━━━━━ Source data

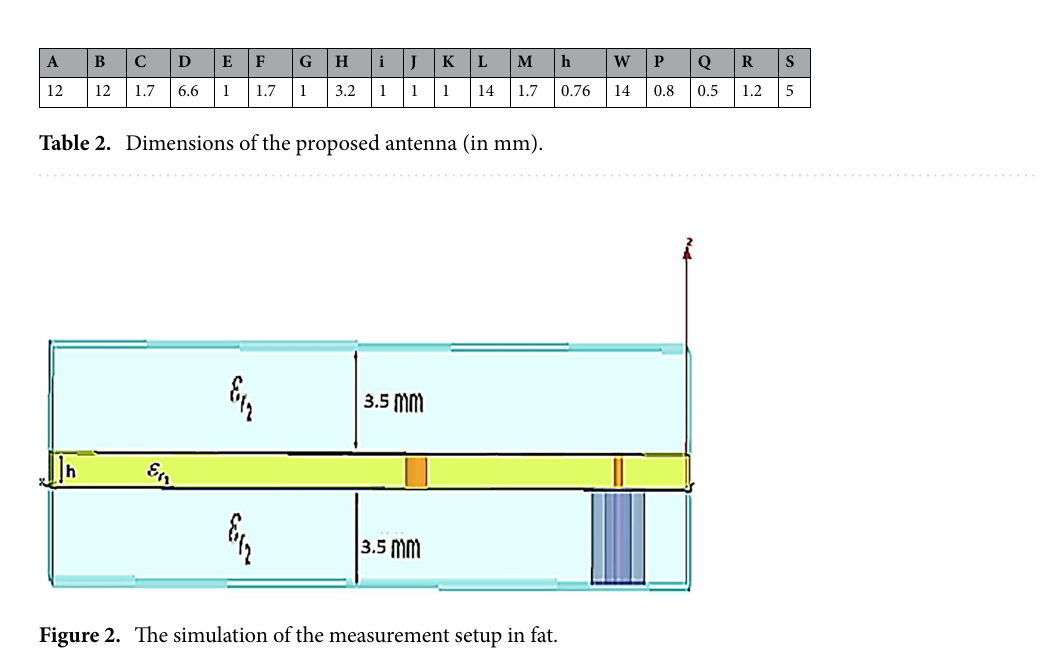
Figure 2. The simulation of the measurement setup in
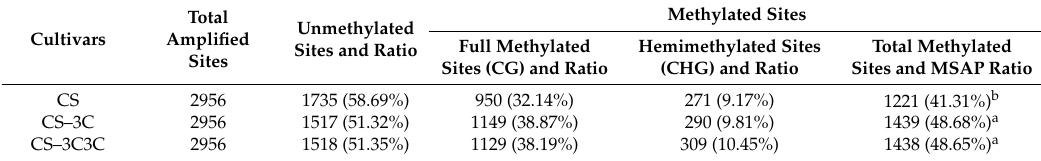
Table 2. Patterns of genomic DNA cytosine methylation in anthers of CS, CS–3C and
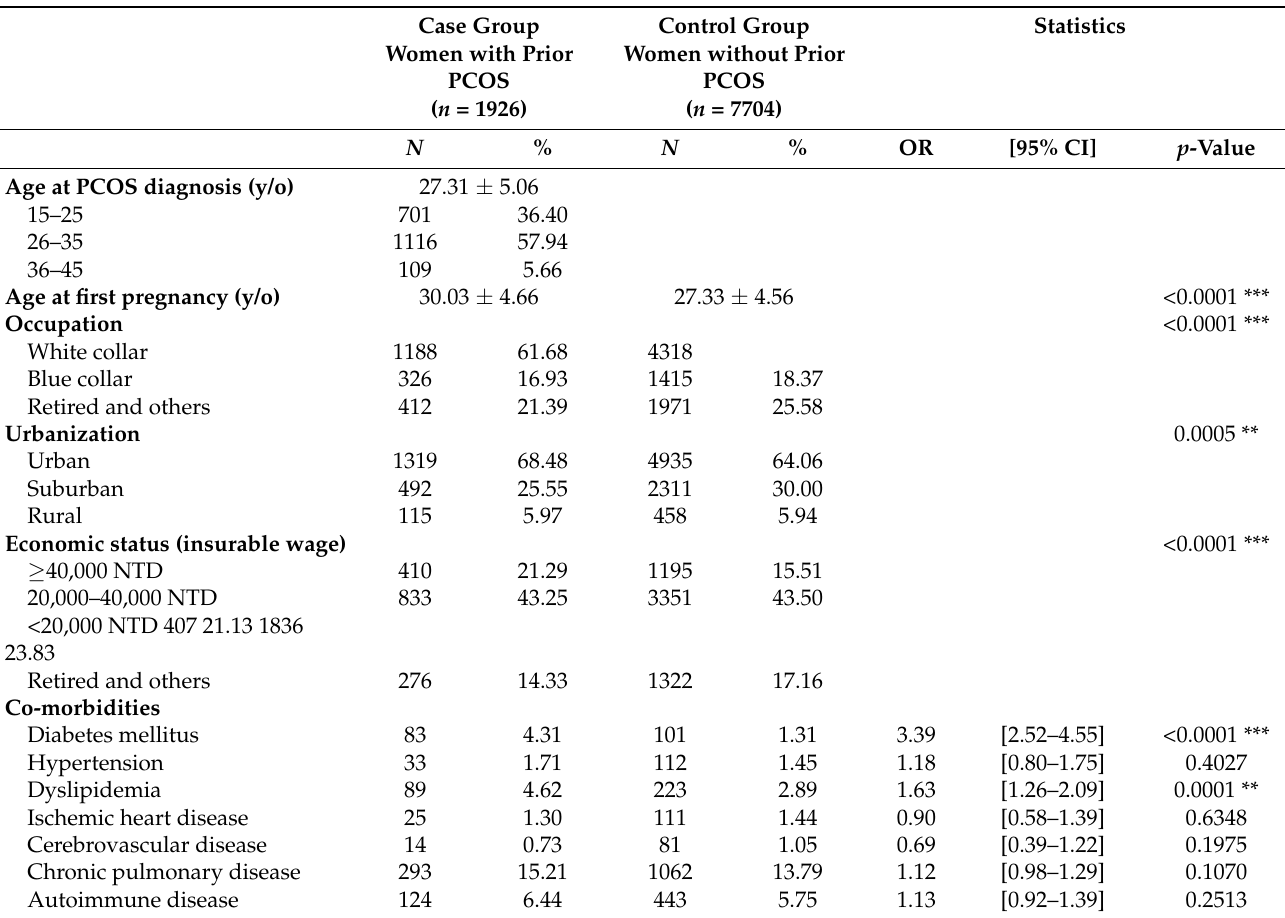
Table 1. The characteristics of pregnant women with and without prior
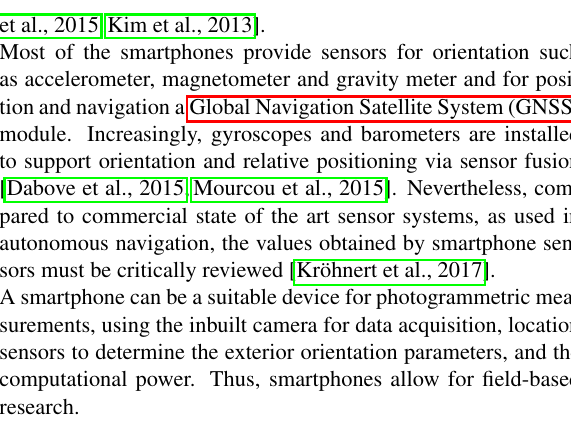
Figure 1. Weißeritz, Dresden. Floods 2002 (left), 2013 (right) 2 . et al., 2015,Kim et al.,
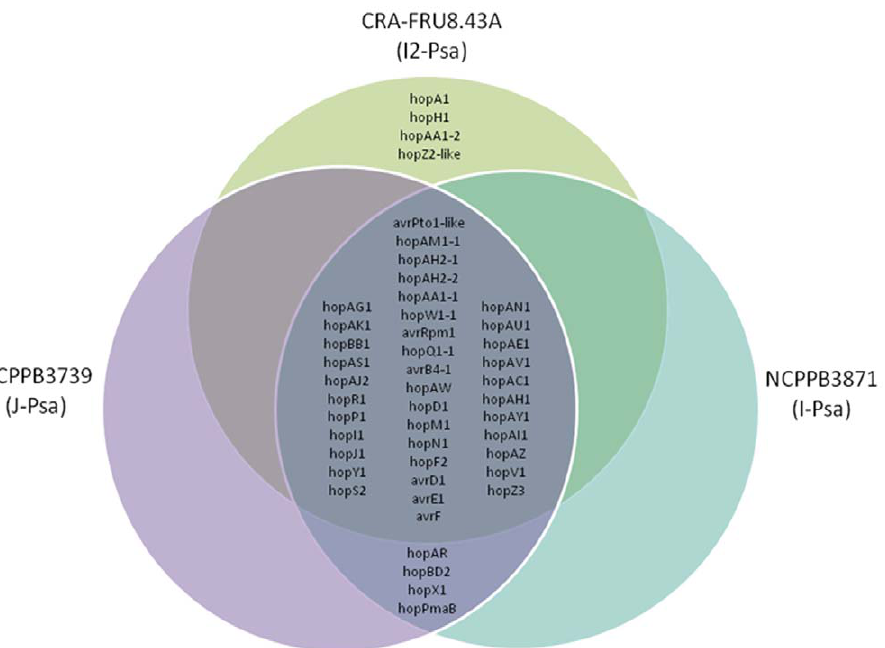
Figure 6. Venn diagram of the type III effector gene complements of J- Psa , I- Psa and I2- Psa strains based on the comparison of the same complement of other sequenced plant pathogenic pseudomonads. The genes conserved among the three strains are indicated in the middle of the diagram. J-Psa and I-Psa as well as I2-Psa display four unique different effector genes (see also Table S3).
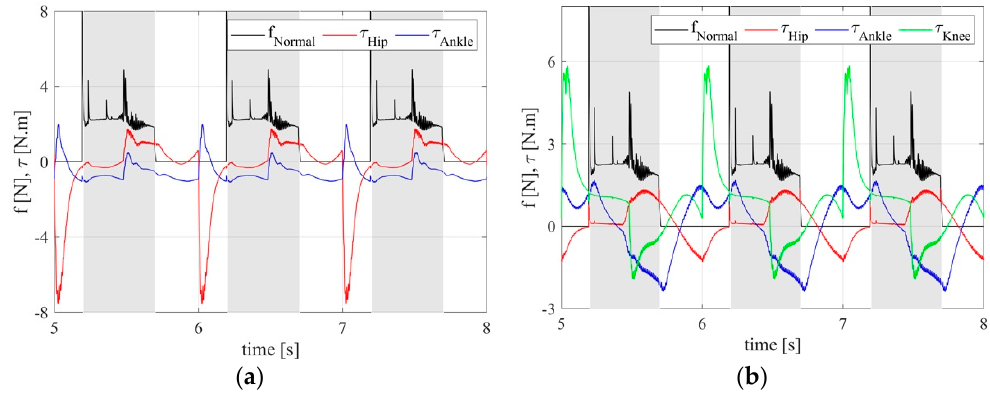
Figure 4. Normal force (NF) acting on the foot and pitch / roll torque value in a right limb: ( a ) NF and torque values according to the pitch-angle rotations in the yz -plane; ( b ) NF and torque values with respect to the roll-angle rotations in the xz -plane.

━━━━━━━━━━

[What the exercise asks]
Reproduce the data exactly as it appears above. Pictures are to be left out.

[Reply]
Figure 2. The simulation of the measurement setup in
Table 2. Patterns of genomic DNA cytosine methylation in anthers of CS, CS–3C and
Table 1. The characteristics of pregnant women with and without prior
Figure 1. Weißeritz, Dresden. Floods 2002 (left), 2013 (right) 2 . et al., 2015,Kim et al.,
Figure 6. Venn diagram of the type III effector gene complements of J- Psa , I- Psa and I2- Psa strains based on the comparison of the same complement of other sequenced plant pathogenic pseudomonads. The genes conserved among the three strains are indicated in the middle of the diagram. J-Psa and I-Psa as well as I2-Psa display four unique different effector genes (see also Table S3).
Figure 4. Normal force (NF) acting on the foot and pitch / roll torque value in a right limb: ( a ) NF and torque values according to the pitch-angle rotations in the yz -plane; ( b ) NF and torque values with respect to the roll-angle rotations in the xz -plane.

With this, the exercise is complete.